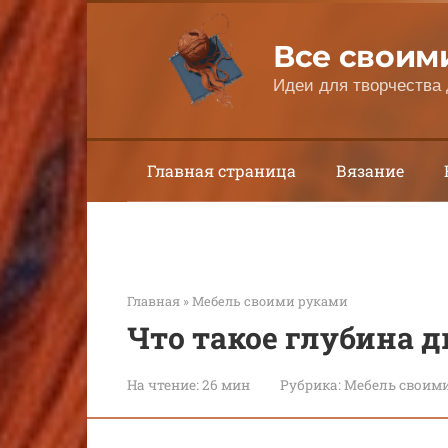
Перейти
к
Все своим
контенту
Идеи для творчества 
Главная страница
Вязание
Главная
»
Мебель своими руками
Что такое глубина 
На чтение:
26 мин
Рубрика:
Мебель своим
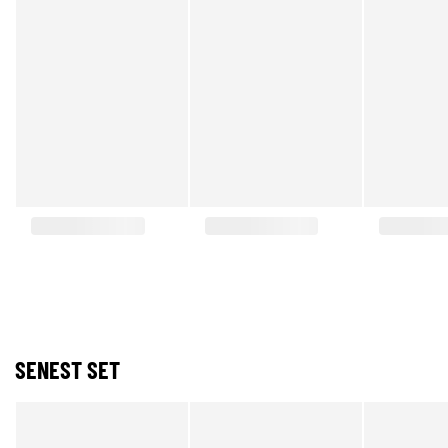
SENEST SET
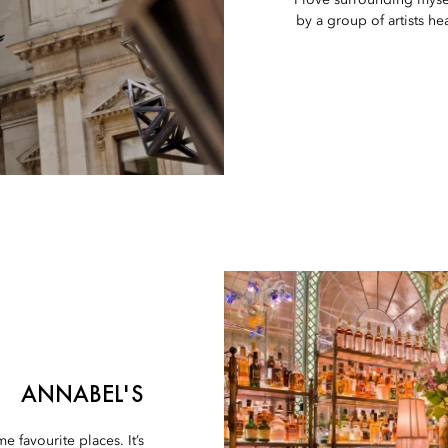
I love surrounding mysel
by a group of artists he
ANNABEL'S
me favourite places. It’s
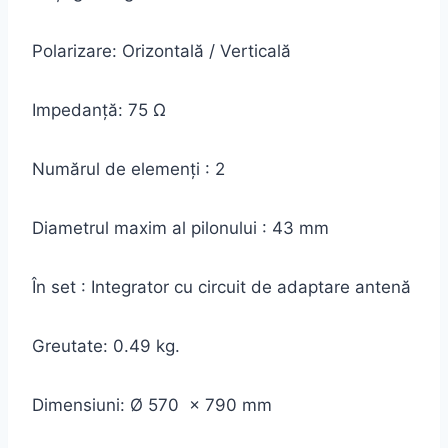
Polarizare: Orizontală / Verticală
Impedanţă: 75 Ω
Numărul de elemenți : 2
Diametrul maxim al pilonului : 43 mm
În set : Integrator cu circuit de adaptare antenă
Greutate: 0.49 kg.
Dimensiuni: Ø 570 x 790 mm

• • • • •

Your copy should match the records word for word, with the pictures removed.

Перейти
к
Все своим
контенту
Идеи для творчества 
Главная страница
Вязание
Главная
»
Мебель своими руками
Что такое глубина 
На чтение:
26 мин
Рубрика:
Мебель своим
SENEST SET
I love surrounding mysel
by a group of artists he
ANNABEL'S
me favourite places. It’s
Polarizare: Orizontală / Verticală
Impedanţă: 75 Ω
Numărul de elemenți : 2
Diametrul maxim al pilonului : 43 mm
În set : Integrator cu circuit de adaptare antenă
Greutate: 0.49 kg.
Dimensiuni: Ø 570 x 790 mm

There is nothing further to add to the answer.